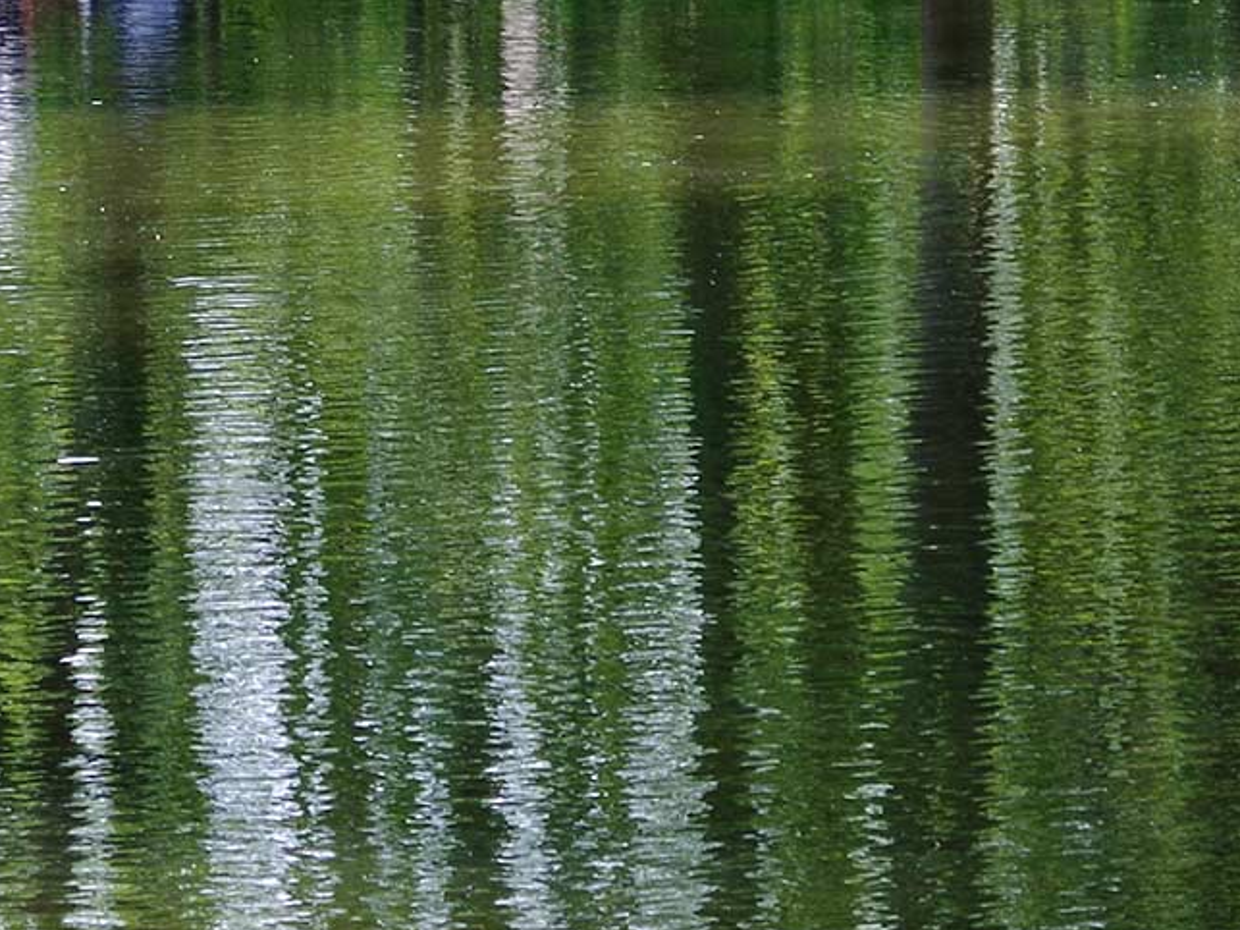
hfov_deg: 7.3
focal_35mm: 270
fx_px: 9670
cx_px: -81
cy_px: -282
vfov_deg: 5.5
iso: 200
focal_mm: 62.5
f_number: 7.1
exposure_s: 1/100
◆ ◆ ◆ ◆ ◆
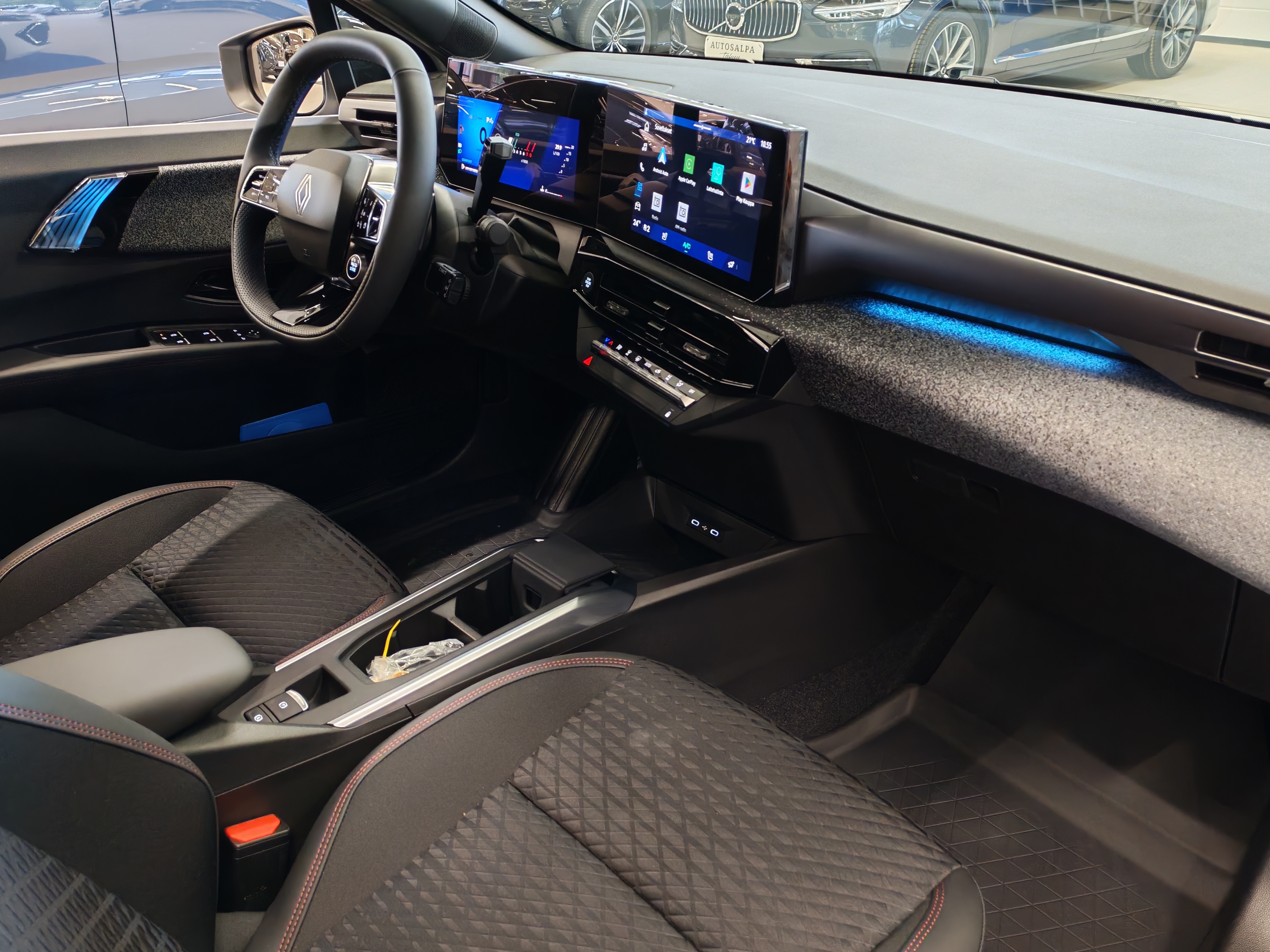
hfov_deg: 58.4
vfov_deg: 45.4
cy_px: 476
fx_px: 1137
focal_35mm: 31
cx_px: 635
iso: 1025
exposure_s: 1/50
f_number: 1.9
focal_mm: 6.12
◆ ◆ ◆ ◆ ◆
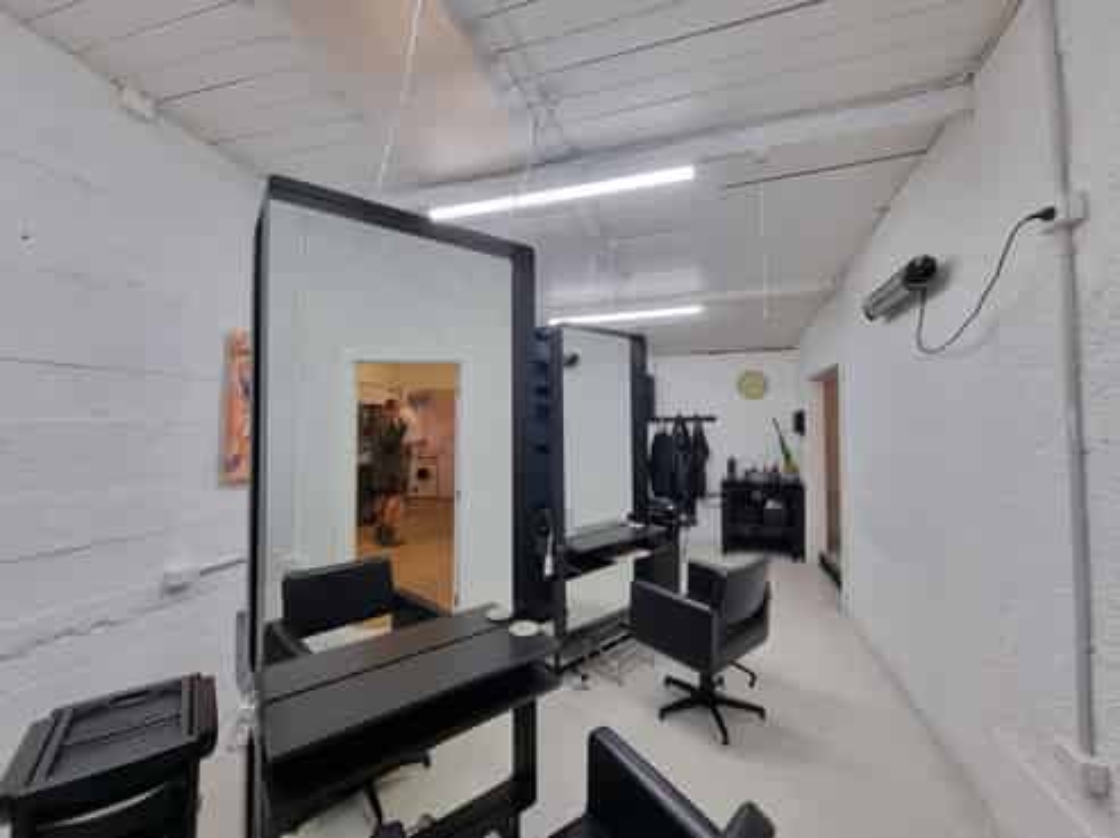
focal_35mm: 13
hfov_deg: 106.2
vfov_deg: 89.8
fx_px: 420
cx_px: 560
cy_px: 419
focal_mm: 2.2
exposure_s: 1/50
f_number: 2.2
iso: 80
◆ ◆ ◆ ◆ ◆
#### PROBLEM STATEMENT:
In the listing above, find the line containing "hfov_deg: 7.3" and the line containing "exposure_s: 1/100", then quote both, plus every line between them, exactly as written.

#### WRITTEN SOLUTION:
hfov_deg: 7.3
focal_35mm: 270
fx_px: 9670
cx_px: -81
cy_px: -282
vfov_deg: 5.5
iso: 200
focal_mm: 62.5
f_number: 7.1
exposure_s: 1/100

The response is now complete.